• _EXERCISE AIM_
Please copy each line of the records below that holds the word "down".

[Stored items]
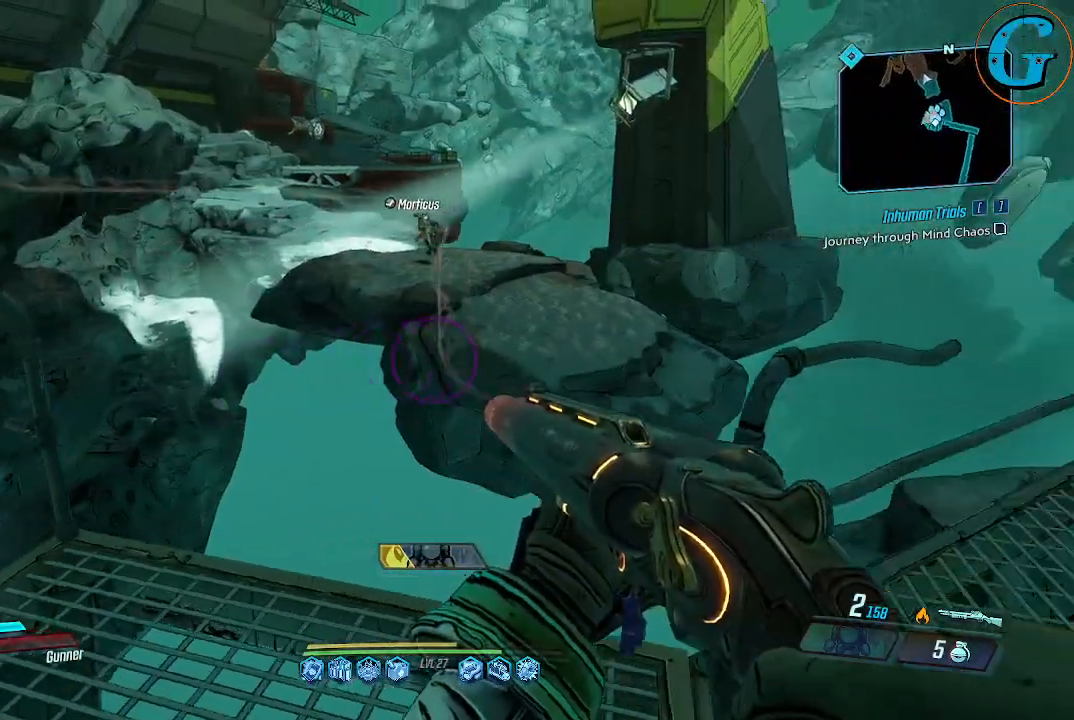
{"keys": ["w"], "mouse": [], "events": [[100, "a", "up"], [467, "w", "down"]]}
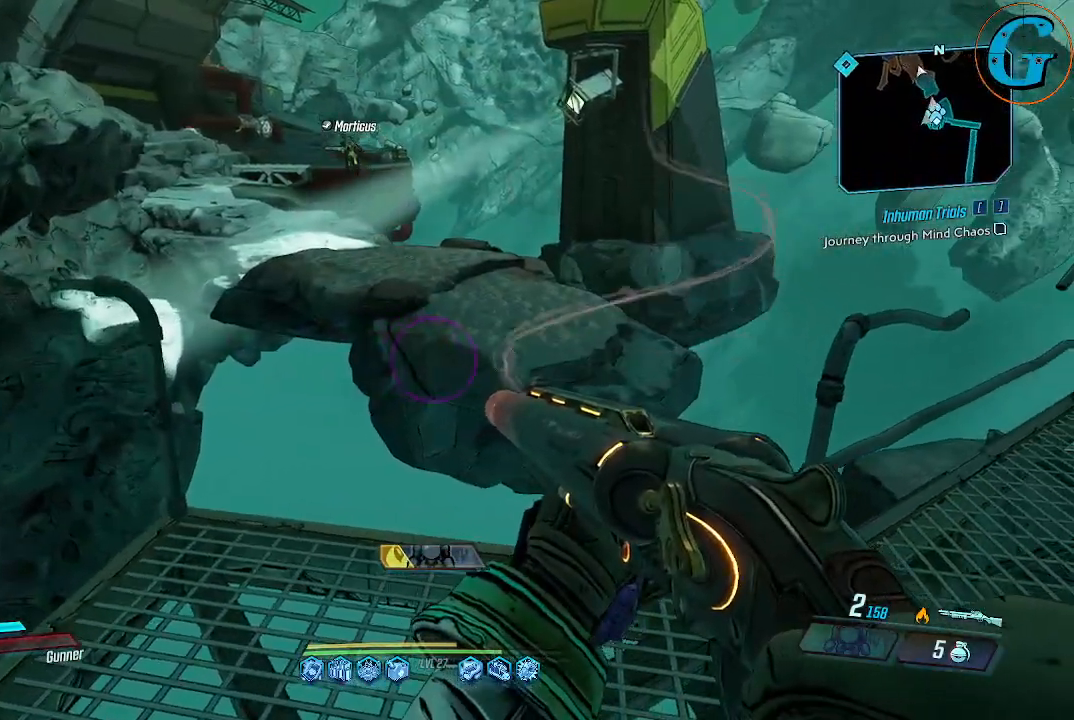
{"keys": ["shift", "space", "w"], "mouse": [], "events": [[150, "shift", "down"], [434, "space", "down"]]}
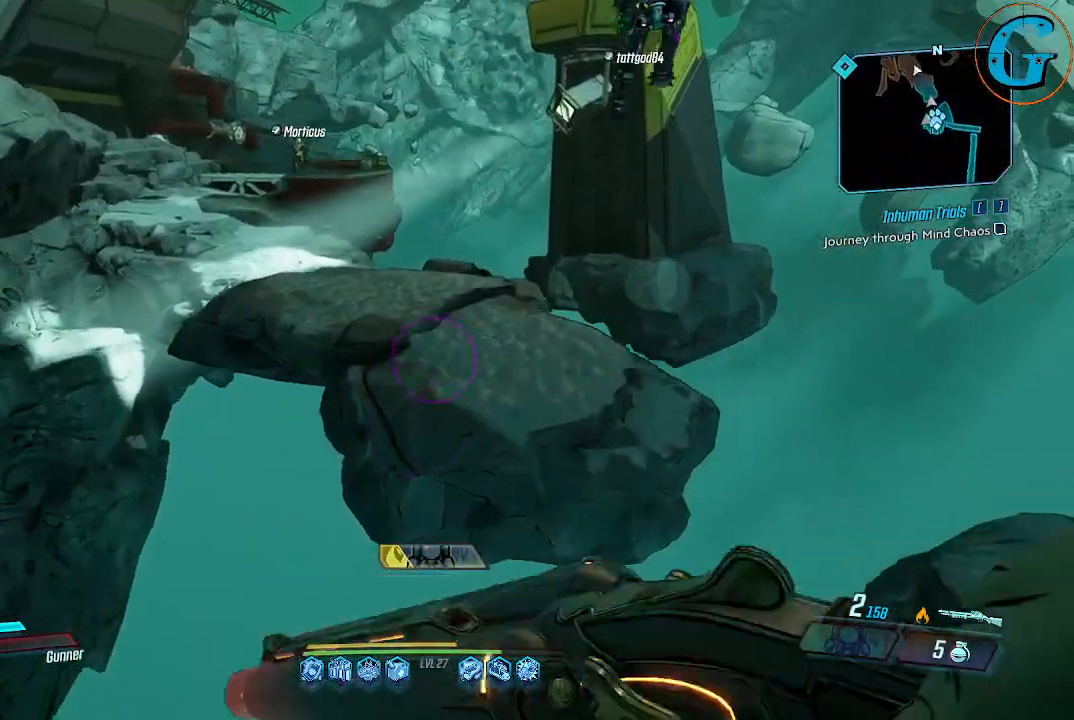
{"keys": ["shift", "space", "w"], "mouse": [], "events": []}
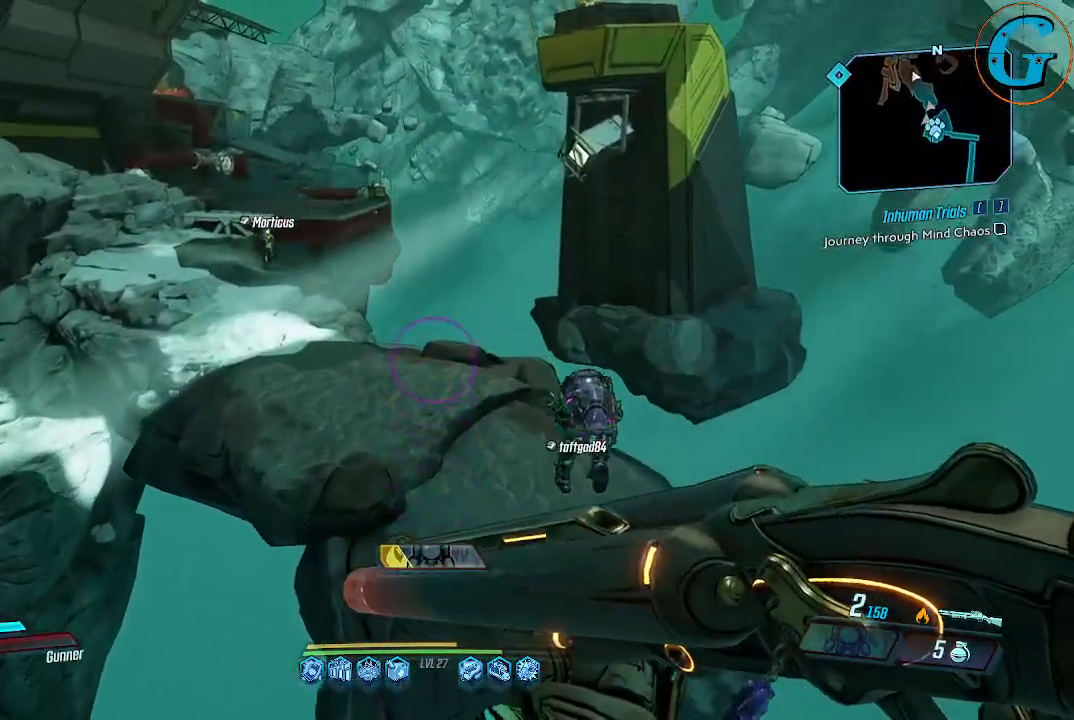
{"keys": ["shift", "w"], "mouse": [], "events": [[417, "space", "up"]]}
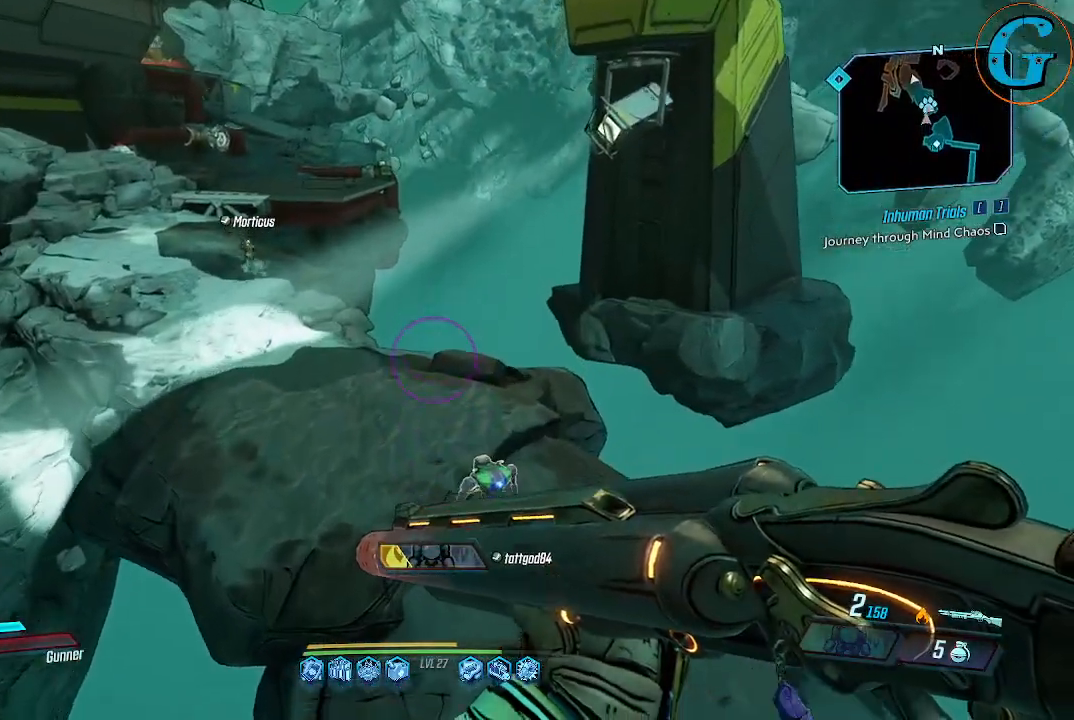
{"keys": ["shift", "w"], "mouse": [], "events": []}
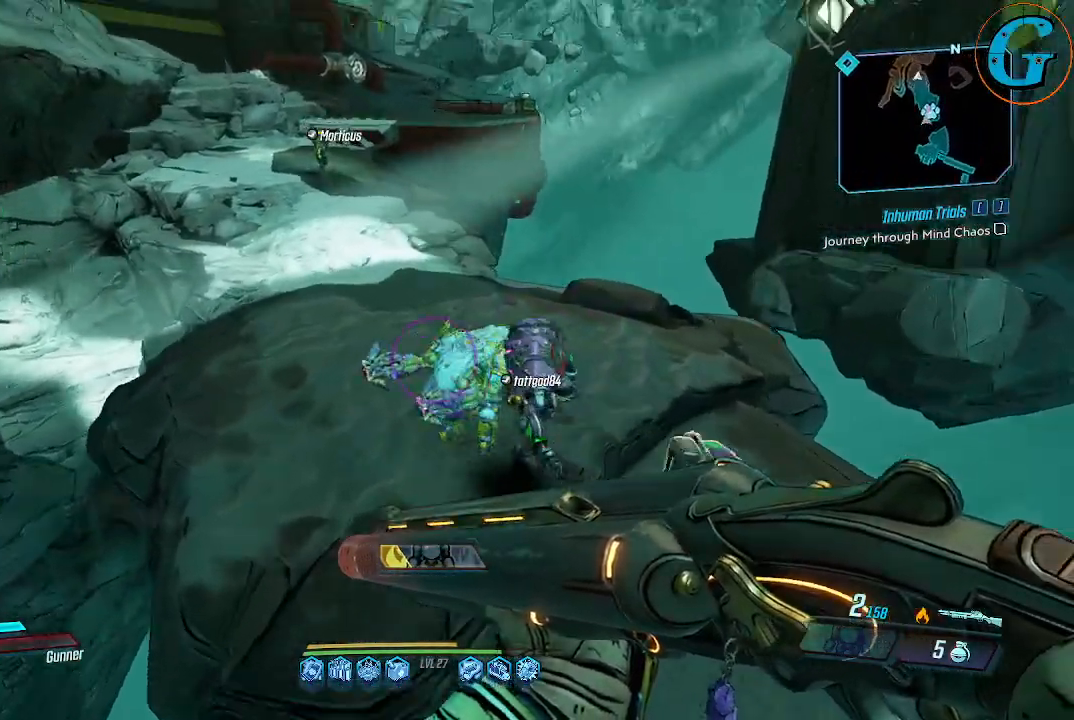
{"keys": ["shift", "w"], "mouse": [], "events": [[84, "d", "down"], [400, "d", "up"]]}
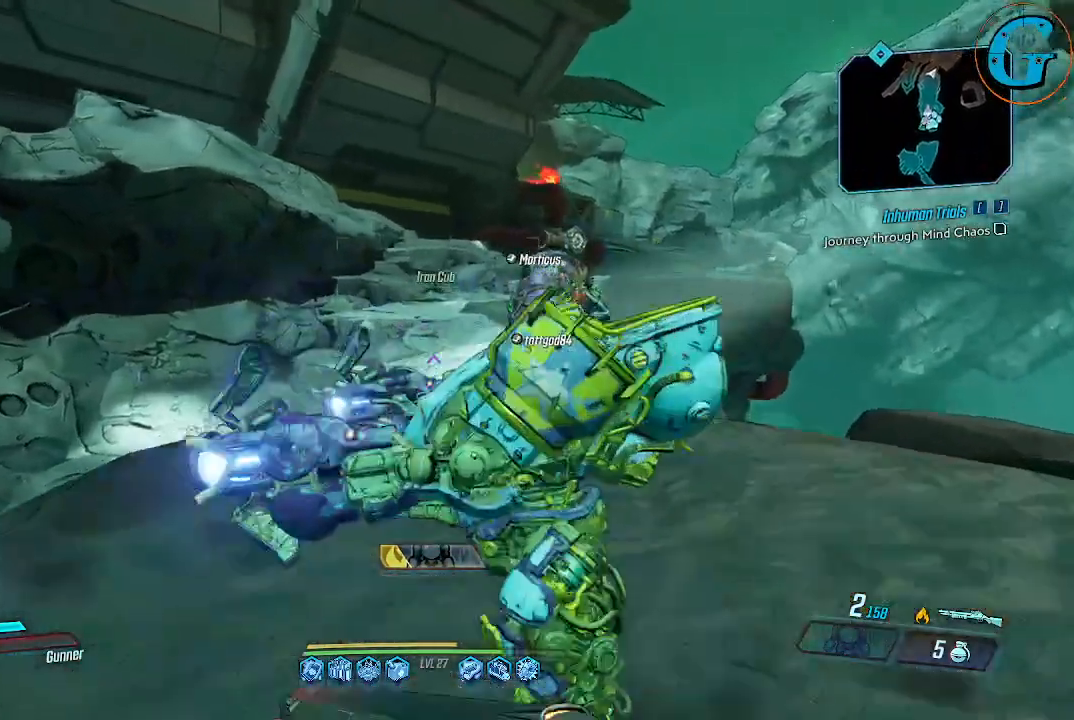
{"keys": ["shift", "w"], "mouse": [], "events": []}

• _EXERCISE ANSWER_
{"keys": ["w"], "mouse": [], "events": [[100, "a", "up"], [467, "w", "down"]]}
{"keys": ["shift", "space", "w"], "mouse": [], "events": [[150, "shift", "down"], [434, "space", "down"]]}
{"keys": ["shift", "w"], "mouse": [], "events": [[84, "d", "down"], [400, "d", "up"]]}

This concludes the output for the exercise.